## What this exercise asks
a - In the Dane County mental health article, what is the budget for the planned study?
b - Please extract the stretch of the Dane County mental health article from "Dane County study" through "residents are covered.".

## Text block
--- --- ---
Dane County study to find gaps in mental health service coverage
MADISON, Wis. (WISC) — Officials are taking new steps to reduce the stigma of mental illness and make health services more available for every resident.
The area has a number of resources for those struggling with mental health issues, but not everyone can reasonably access them.
Dane County is planning a study budgeted at $100,000 to find gaps in services and ways to patch them.
“You can’t fix a problem until you fully understand it,” Dane County Executive Joe Parisi said.
He said the county puts tens of millions of dollars a year into mental health services, but not all residents are covered.
“Unfortunately, when we look countywide, it’s kind of a patchwork,” he said. “The county does some work, there are private insurers that do other work, there is medical assistance and there are places where there are gaps.”
Parisi said the county takes care of those without insurance, but they’re not the only ones who need help accessing treatment.
“Some challenges are often more in the private sector,” he said. “People who have HMOs or MA HMOs may have to wait very long periods of time to get services they need.”
--- --- ---
## Excerpted records
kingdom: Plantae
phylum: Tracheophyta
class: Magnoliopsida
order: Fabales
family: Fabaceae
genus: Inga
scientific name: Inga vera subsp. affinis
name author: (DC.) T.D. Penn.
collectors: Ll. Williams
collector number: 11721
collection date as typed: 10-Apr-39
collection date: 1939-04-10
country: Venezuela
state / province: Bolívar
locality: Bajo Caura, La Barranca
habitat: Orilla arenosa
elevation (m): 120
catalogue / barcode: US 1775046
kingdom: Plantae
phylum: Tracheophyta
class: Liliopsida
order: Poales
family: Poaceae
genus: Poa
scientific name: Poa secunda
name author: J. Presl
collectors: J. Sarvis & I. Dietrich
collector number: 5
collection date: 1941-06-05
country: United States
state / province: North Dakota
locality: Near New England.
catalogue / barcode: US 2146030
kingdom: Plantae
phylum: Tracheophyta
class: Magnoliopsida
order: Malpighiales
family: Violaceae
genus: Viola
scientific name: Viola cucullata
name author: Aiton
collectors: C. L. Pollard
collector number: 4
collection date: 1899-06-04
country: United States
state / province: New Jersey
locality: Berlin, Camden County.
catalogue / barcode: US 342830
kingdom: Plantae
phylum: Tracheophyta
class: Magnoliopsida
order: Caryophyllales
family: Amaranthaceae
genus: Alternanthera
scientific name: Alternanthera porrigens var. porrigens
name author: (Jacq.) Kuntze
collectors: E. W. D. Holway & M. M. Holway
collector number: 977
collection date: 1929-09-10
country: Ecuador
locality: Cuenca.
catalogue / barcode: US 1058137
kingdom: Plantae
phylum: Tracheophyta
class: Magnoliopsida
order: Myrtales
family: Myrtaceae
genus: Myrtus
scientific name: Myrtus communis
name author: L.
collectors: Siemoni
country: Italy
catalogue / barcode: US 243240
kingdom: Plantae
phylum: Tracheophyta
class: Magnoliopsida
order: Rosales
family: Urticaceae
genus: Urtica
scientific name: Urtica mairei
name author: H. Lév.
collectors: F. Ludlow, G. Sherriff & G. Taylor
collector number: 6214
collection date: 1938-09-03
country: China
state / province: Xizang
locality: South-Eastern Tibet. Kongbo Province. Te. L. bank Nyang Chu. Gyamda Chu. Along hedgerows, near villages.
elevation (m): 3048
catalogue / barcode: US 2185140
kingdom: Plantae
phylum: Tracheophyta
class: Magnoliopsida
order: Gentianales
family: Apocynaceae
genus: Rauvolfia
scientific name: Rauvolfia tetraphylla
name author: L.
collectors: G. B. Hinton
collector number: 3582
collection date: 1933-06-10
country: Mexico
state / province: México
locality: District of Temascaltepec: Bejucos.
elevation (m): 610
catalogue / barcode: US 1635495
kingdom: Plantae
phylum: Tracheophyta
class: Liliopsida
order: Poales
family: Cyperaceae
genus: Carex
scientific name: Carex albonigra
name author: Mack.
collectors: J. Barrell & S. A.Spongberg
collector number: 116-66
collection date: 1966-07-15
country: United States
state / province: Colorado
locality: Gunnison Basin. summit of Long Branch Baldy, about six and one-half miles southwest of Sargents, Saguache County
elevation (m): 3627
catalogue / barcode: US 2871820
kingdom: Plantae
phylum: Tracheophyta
--- --- ---
## Task answers
a - $100,000.

b -
Dane County study to find gaps in mental health service coverage
MADISON, Wis. (WISC) — Officials are taking new steps to reduce the stigma of mental illness and make health services more available for every resident.
The area has a number of resources for those struggling with mental health issues, but not everyone can reasonably access them.
Dane County is planning a study budgeted at $100,000 to find gaps in services and ways to patch them.
“You can’t fix a problem until you fully understand it,” Dane County Executive Joe Parisi said.
He said the county puts tens of millions of dollars a year into mental health services, but not all residents are covered.